The inherited home is baptized the House of Ubuntu, a communal space for Julian, his girlfriend Gwen (Nozipho Mclean) and other friends and comrades. Their mission is articulated by alternating quotes on a large chalkboard, including, notably,  Kwame Nkrumah’s: “Practice without thought is blind; thought without practice is empty.” In the House of Ubuntu, residents read aloud from revolutionary works and participate in gatherings aimed at re-thinking and re-organizing the world. Patricia (Nyabel Lual), another resident, even offers a  workshop on Nuer, a language spoken in South Sudan. Throughout, the film evinces a sharp reflection on the intimate stakes of gentrification and class antagonism, which persist even in radical collectives. Asili pays careful attention to the banal hiccups of creating new social formations, such as adjustments in everyday language and chore schedules. 

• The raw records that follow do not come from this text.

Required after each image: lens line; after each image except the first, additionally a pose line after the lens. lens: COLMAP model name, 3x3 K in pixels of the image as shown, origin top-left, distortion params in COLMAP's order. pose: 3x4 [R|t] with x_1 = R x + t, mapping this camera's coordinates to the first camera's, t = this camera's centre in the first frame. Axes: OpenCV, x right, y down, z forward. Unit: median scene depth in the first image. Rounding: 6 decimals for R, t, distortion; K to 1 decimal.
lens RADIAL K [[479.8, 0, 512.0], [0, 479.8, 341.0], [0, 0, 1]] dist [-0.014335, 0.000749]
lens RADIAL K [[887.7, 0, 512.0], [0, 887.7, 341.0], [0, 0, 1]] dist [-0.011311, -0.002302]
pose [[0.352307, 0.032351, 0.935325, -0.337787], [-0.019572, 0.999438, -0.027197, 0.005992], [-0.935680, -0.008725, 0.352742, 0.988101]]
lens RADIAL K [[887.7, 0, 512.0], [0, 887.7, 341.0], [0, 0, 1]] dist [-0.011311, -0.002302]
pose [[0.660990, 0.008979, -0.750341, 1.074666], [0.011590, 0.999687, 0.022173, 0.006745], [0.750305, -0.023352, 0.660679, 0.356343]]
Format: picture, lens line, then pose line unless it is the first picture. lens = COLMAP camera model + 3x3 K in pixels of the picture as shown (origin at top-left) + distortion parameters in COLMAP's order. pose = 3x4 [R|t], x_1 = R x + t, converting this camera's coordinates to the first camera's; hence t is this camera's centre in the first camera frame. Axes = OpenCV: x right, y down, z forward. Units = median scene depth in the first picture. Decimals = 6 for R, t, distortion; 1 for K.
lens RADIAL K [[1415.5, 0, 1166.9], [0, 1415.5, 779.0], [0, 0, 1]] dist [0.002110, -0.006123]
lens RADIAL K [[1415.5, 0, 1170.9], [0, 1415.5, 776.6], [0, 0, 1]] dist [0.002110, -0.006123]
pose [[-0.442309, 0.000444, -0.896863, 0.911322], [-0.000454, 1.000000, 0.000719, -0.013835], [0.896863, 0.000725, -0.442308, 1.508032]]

From The Inheritance (2020)

The Inheritance both documents and models what it means to participate in a project of cultural re-education. An exterior shot of the sign for Know Thyself Bookstore precedes a scene of Julian reading from Julius K. Nyerere’s Essays on Socialism, a text which argues against capitalism, private property, and colonialism and in favor of a syncretism between certain pre-colonial traditional structures and modern African socialism. “Our first step therefore would be to re-educate ourselves,” Nyere writes. As Julian reads, Gwen staples a photo of Shirley Chisholm to the wall, before the film slips into archival footage, showing the politician discussing the need to build “people power.” This deft sequencing organizes an ambitious but unforced amalgamation of different geographies and histories of Black liberation struggle. 

Nimbly weaving  together a local Philadelphia history and a Pan-Africanist, Black internationalist framework The Inheritance is imbued with a musical agility. It honors the importance of learning as an ongoing process, always passing between intergenerational hands. 

The Inheritance (2020) opens in virtual cinemas on March 12.